Mesomorphic and electrooptical properties of viologens based on non-symmetric alkyl/polyfluoroalkyl functionalization and on an oxadiazolyl-extended bent core

Two different sets of ionic liquid crystals based on bistriflimide salts of non-symmetrically substituted polyfluorinated bipyridinium (viologens) and bent symmetrically substituted dialkyl-oxadiazolyl-bipyridinium have been synthesized, in order to study the effect on the mesomorphic and electrooptical properties of the non-symmetric functionalization (alkyl chain and fluoroalkyl chains of different lengths) on the two pyridinium rings and additionally the effect of a bent conjugated spacer among the two pyridinium units of the viologen. POM and DSC characterization show that the synthesized salts have a mesomorphic and, in some cases, polymesomorphic behaviour in a wide thermal range, also encompassing room temperature. Some of the compounds exhibit an SmA phase in addition to more ordered smectic phases at lower temperature. The presence of a fluorinated chain on one side seems to generally increase the stability of the SmA phase of the ionic liquid crystal compared to alkylated analogues of viologens. Moreover, the insertion of the bent oxadiazolyl spacer between the two pyridinium units, has a significant effect on the mesophase behaviour leading to dendritic textures recalling that of banana phases.

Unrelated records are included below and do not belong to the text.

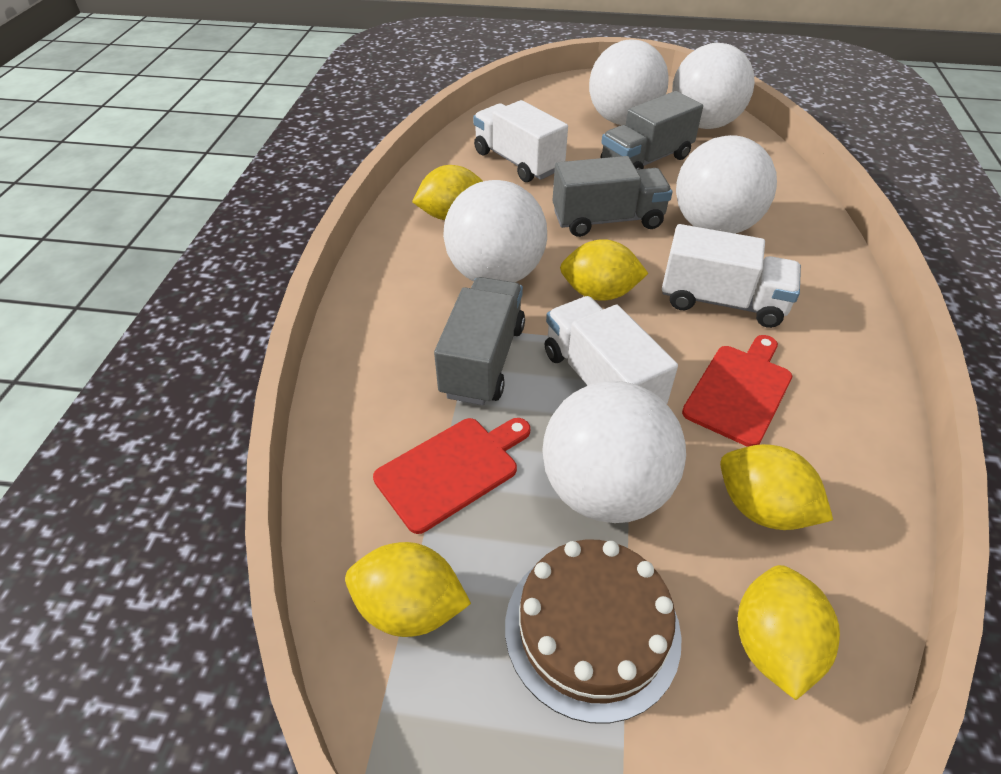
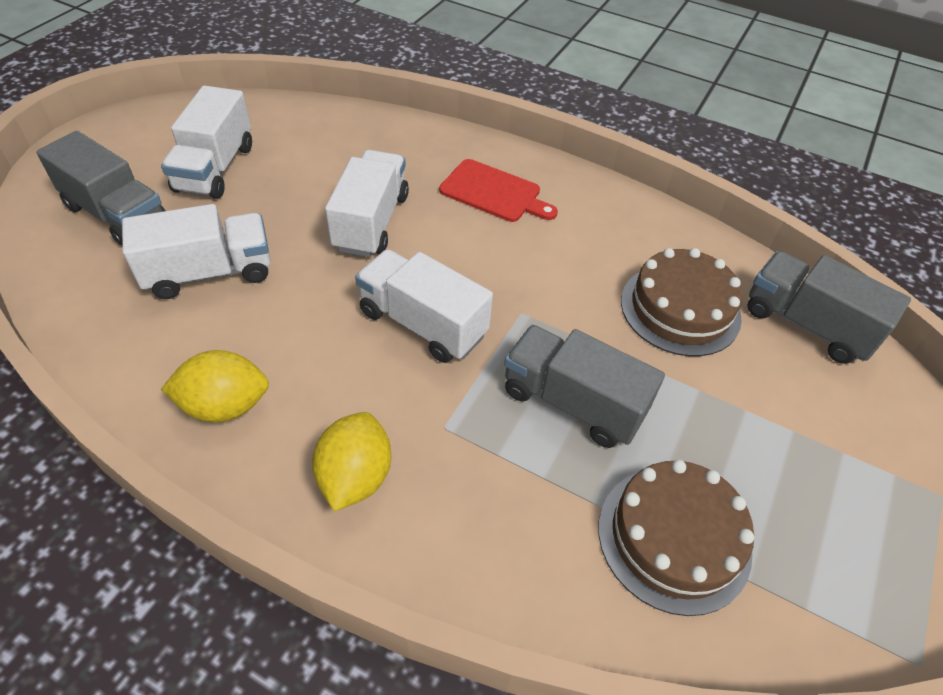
brown cake: 1 -> 2
red cutting board: 2 -> 1
white ball: 5 -> 0
white truck: 3 -> 4
yellow lemon: 5 -> 2

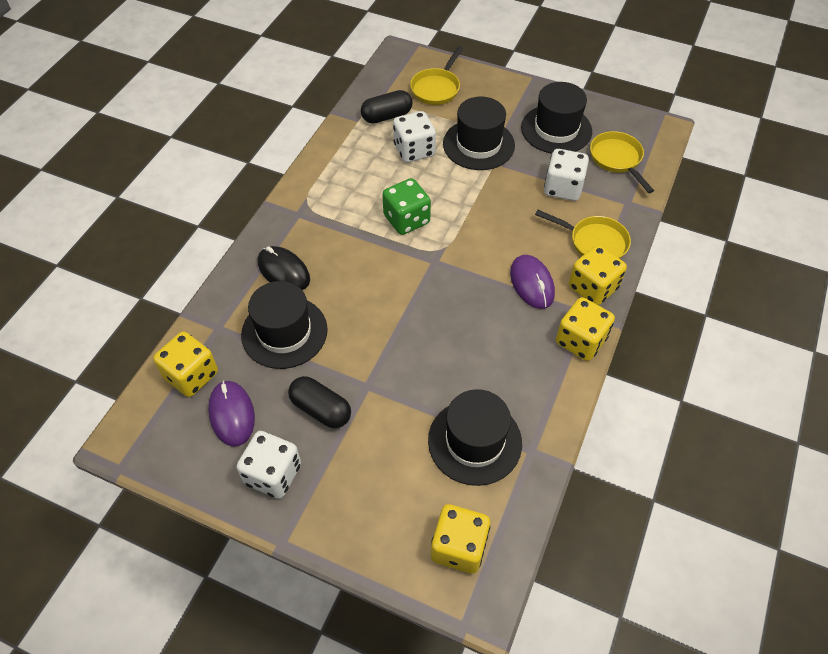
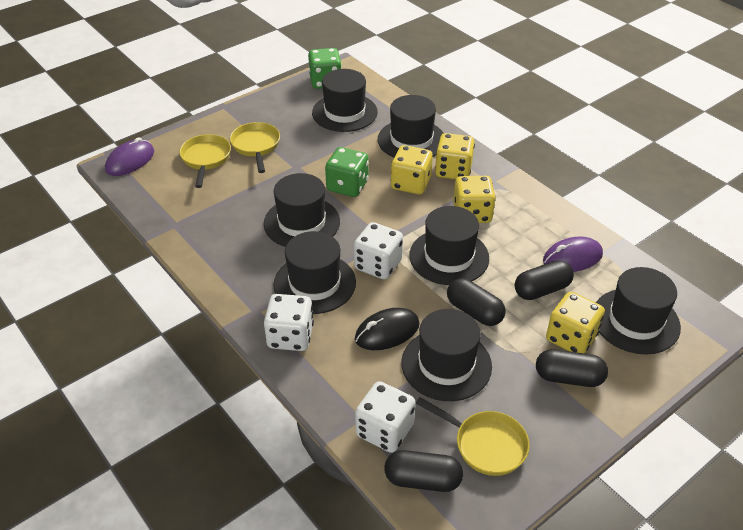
black capsule: 2 -> 4
black hat: 4 -> 7
green dice: 1 -> 2

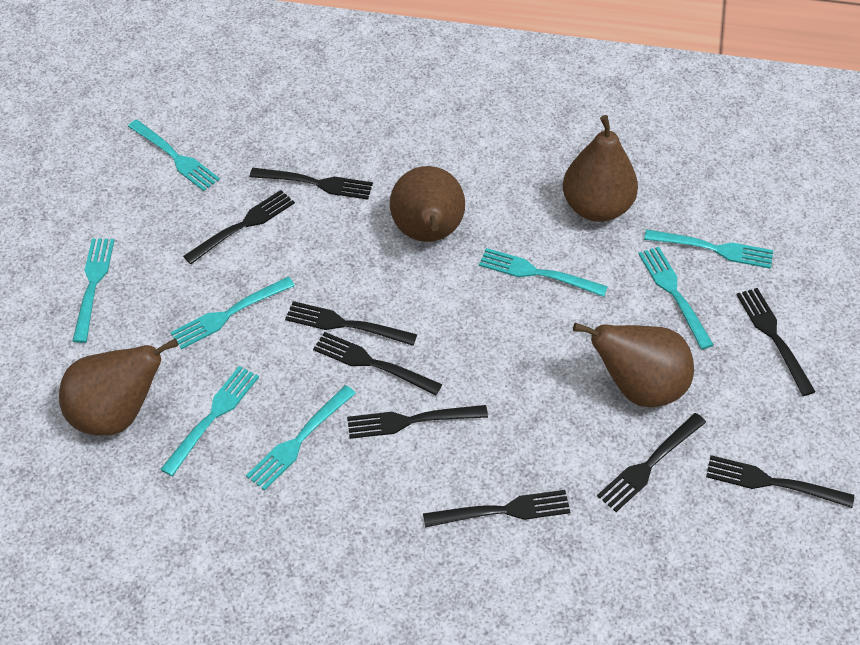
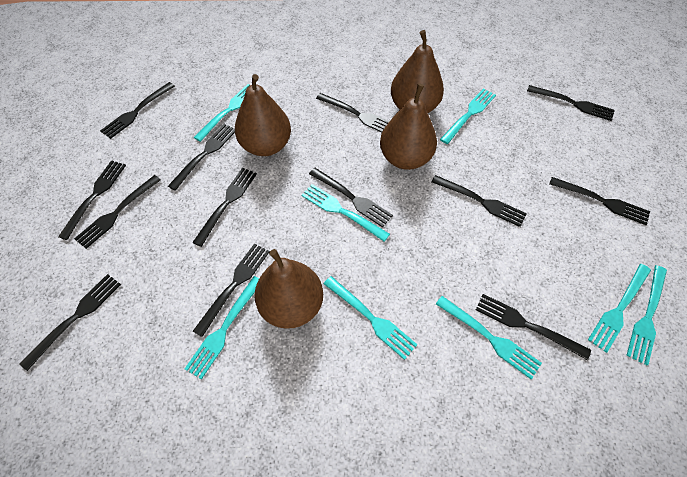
black fork: 9 -> 13

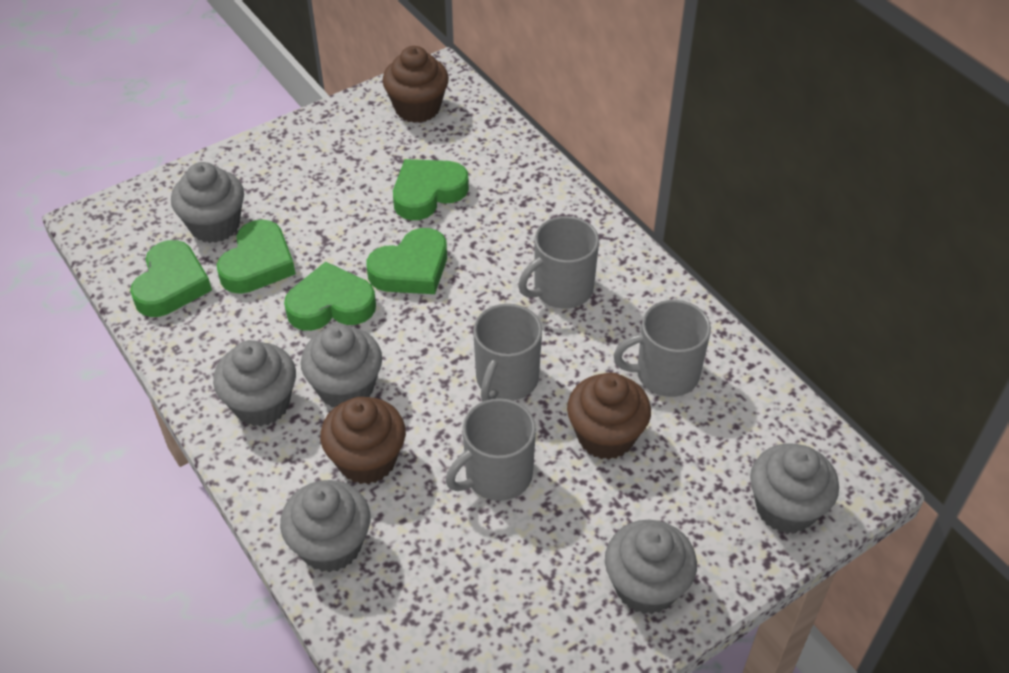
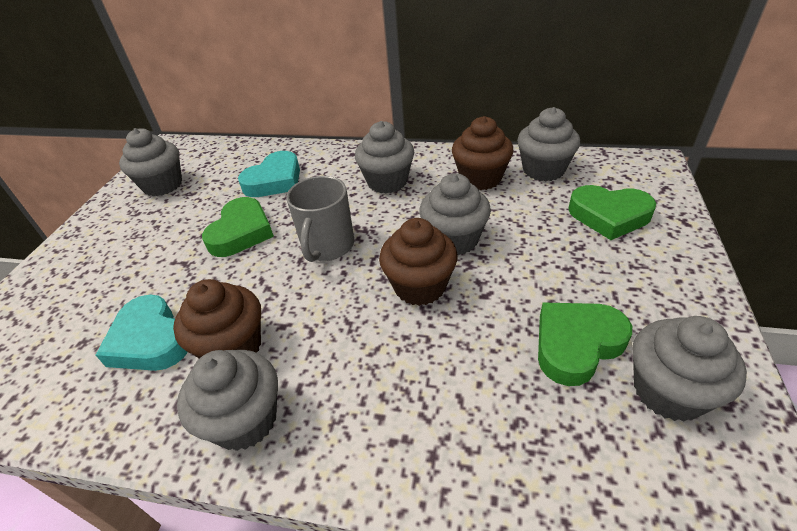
green heart: 5 -> 3
grey mug: 4 -> 1
turquoise heart: 0 -> 2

Electrochemical characterization by cyclic voltammetry shows that the presence of a fluorinated moiety causes an easier reduction compared to typical alkyl viologens while the oxadiazolyl-bipyridinium derivatives have more negative reduction potentials. Spectroelectrochemical experiments show that in contrast to classic viologens showing a typical electrochromic band of their radical cation, the oxadiazolyl insertion between the two pyridinium moieties hampers electrochromism due to absence of resonance coupling between the N redox centers. Interestingly, electrochromism of the polyfluorinated viologens, besides being observed in solution is observed in the ionic liquid crystal smectic phase of some of the salts of this series, upon radical cation formation the spectrum exhibits a further electrochromic band in the near infrared range which is not observed in solution.